Once you have the results, you can copy/paste-special Values to some other area
of your worksheet, and then sort on the values.

If this is going to be used frequently, a sort routine can be incorporated.

===============================================
Option Explicit
Function UniqueCount(rg As Range) As Variant
'Requires reference to Microsoft VBScript Regular Expressions 5.5
'Returns a two dimensional array of unique words and count
Dim cWordList As Collection
Dim Str As String
Dim sRes() As Variant
Dim i As Long, j As Long
Dim c As Range
Dim re As RegExp
Dim mc As MatchCollection, m As Match

'Put all words into a single string
For Each c In rg
Str = Str & c.Value & " "
Next c

'get list of unique words
Set re = New RegExp
re.Global = True
re.Pattern = "\b\w+\b"
Set cWordList = New Collection
On Error Resume Next
'Add method with index=word will give error on duplicates
Set mc = re.Execute(Str)
For Each m In mc
cWordList.Add m.Value, m.Value
Next m
On Error GoTo 0
ReDim sRes(0 To 1, 1 To cWordList.Count)
For i = 1 To cWordList.Count
sRes(0, i) = cWordList(i)
Next i

'get word count for each word
re.Global = True
re.IgnoreCase = True
For i = 1 To UBound(sRes, 2)
re.Pattern = "\b" & sRes(0, i) & "\b"
Set mc = re.Execute(Str)
sRes(1, i) = mc.Count
Next i
Set re = Nothing

UniqueCount = sRes
End Function
===============================
--ron


With a little more fooling around, I modified the above to include words with
apostrophe's; and also did a double sort so the most common words would at the
top; and the subsort would be alphabetical.

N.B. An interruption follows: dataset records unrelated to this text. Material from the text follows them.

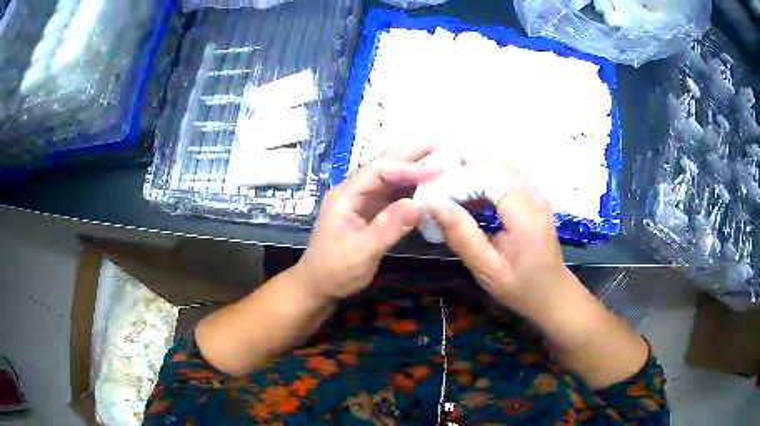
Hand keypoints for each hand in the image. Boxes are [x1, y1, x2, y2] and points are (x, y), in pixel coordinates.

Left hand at [295, 143, 442, 300]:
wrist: (320, 286)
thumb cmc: (334, 271)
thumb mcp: (360, 253)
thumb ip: (387, 228)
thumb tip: (417, 205)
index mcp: (346, 195)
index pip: (379, 171)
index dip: (407, 167)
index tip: (436, 169)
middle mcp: (355, 192)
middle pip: (385, 166)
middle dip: (411, 153)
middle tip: (440, 141)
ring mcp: (364, 201)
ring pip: (392, 178)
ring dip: (415, 167)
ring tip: (440, 157)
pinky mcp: (372, 213)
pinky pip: (395, 195)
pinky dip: (413, 188)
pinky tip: (429, 184)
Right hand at [429, 159, 575, 317]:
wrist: (552, 292)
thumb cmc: (520, 286)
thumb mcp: (486, 269)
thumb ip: (462, 236)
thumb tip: (435, 204)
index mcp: (525, 214)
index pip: (489, 177)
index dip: (460, 180)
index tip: (436, 195)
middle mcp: (534, 196)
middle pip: (496, 166)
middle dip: (465, 170)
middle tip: (437, 184)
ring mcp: (537, 195)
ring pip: (502, 166)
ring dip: (475, 171)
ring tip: (449, 185)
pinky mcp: (534, 198)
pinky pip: (508, 176)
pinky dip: (486, 178)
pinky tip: (471, 192)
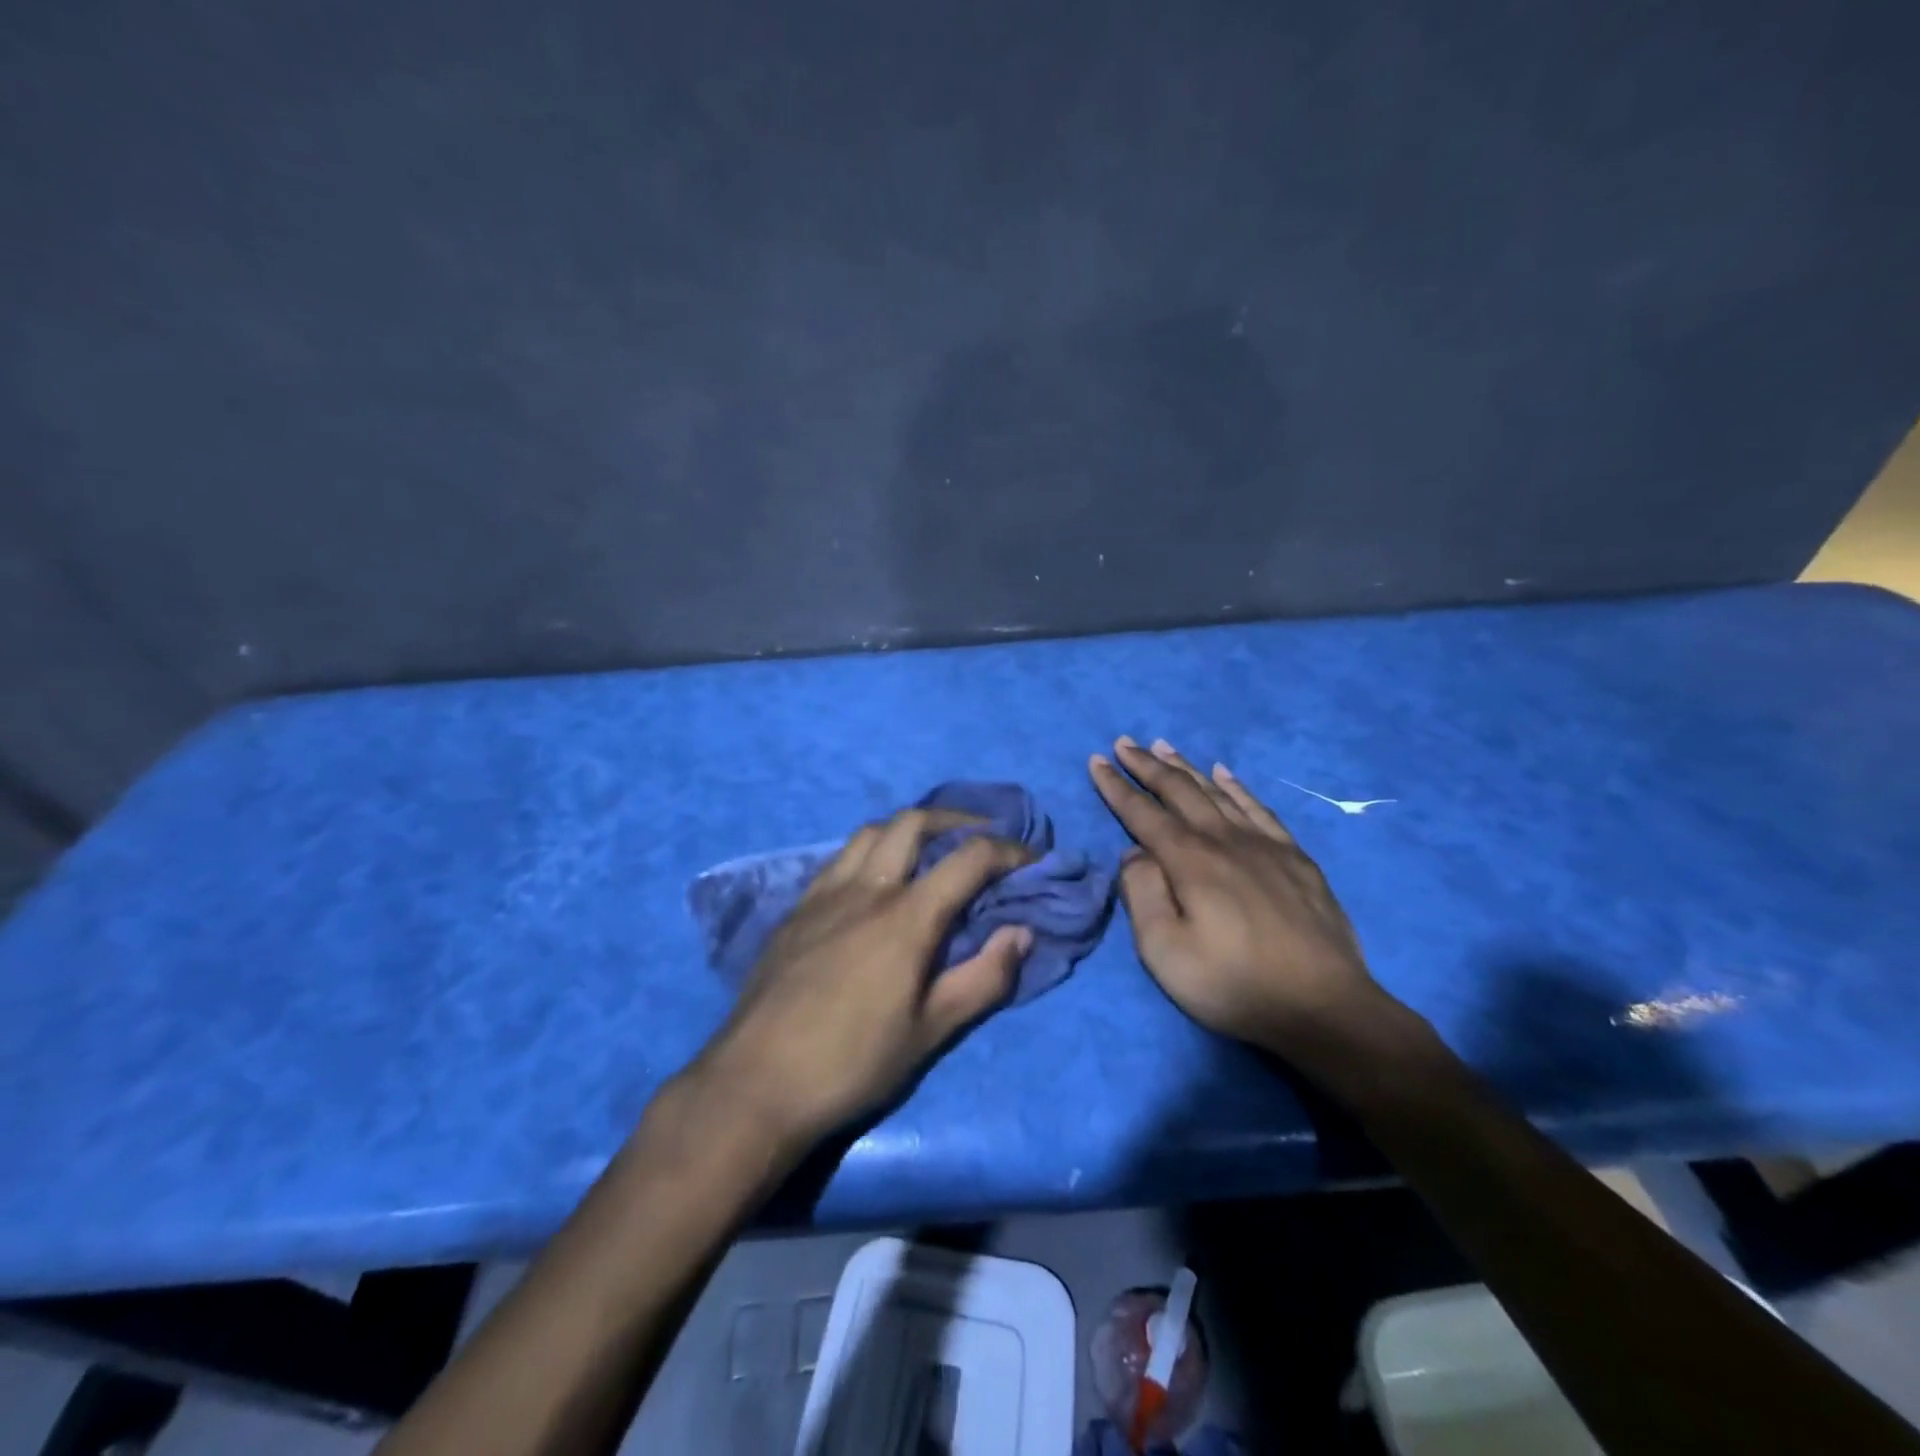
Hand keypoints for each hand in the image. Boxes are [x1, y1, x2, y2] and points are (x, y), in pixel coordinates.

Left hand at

If you don't want the results sorted, just comment out one or both of the two
sorting lines below.

=========================================
Option Explicit
Option Compare Text
Function UniqueCount(rg As Range) As Variant
'Requires reference to Microsoft VBScript Regular Expressions 5.5
'Returns a two dimensional array of unique words and count
Dim cWordList As Collection
Dim Str As String
Dim sRes() As Variant
Dim i As Long, j As Long
Dim c As Range
Dim re As RegExp
Dim mc As MatchCollection, m As Match

'Put all words into a single string
For Each c In rg
Str = Str & c.Value & " "
Next c

'get list of unique words
Set re = New RegExp
re.Global = True
re.Pattern = "\b[\w']+\b"
Set cWordList = New Collection
On Error Resume Next
'Add method with index=word will give error on duplicates
Set mc = re.Execute(Str)
For Each m In mc
cWordList.Add m.Value, m.Value
Next m
On Error GoTo 0
ReDim sRes(0 To 1, 1 To cWordList.Count)
For i = 1 To cWordList.Count
sRes(0, i) = cWordList(i)
Next i

'get word count for each word
re.Global = True
re.IgnoreCase = True
For i = 1 To UBound(sRes, 2)
re.Pattern = "\b" & sRes(0, i) & "\b"
Set mc = re.Execute(Str)
sRes(1, i) = mc.Count
Next i
Set re = Nothing

'you can comment out one or both of the sort lines
' depending on your requirements

'Sort words alphabetically A-Z
BubbleSort sRes, 0, True

'then sort by Count highest to lowest
BubbleSort sRes, 1, False

UniqueCount = sRes
End Function
'--------------------------------------------------------------
Private Sub BubbleSort(TempArray As Variant, d As Long, _
bSortDirection As Boolean)
'bSortDirection = True means sort ascending
'bSortDirection = False means sort descending
Dim Temp1 As Variant, Temp2
Dim i As Long
Dim NoExchanges As Boolean
Dim Exchange As Boolean

' Loop until no more "exchanges" are made.
Do
NoExchanges = True

' Loop through each element in the array.
For i = 1 To UBound(TempArray, 2) - 1

' If the element is greater/less than the element
' following it, exchange the two elements.

Exchange = IIf(TempArray(d, i) < TempArray(d, i + 1), True, False)
If bSortDirection = True Then Exchange = Not Exchange
If Exchange Then
NoExchanges = False
Temp1 = TempArray(0, i)
Temp2 = TempArray(1, i)
TempArray(0, i) = TempArray(0, i + 1)
TempArray(1, i) = TempArray(1, i + 1)
TempArray(0, i + 1) = Temp1
TempArray(1, i + 1) = Temp2
End If
Next i
Loop While Not (NoExchanges)
End Sub
============================================
--ron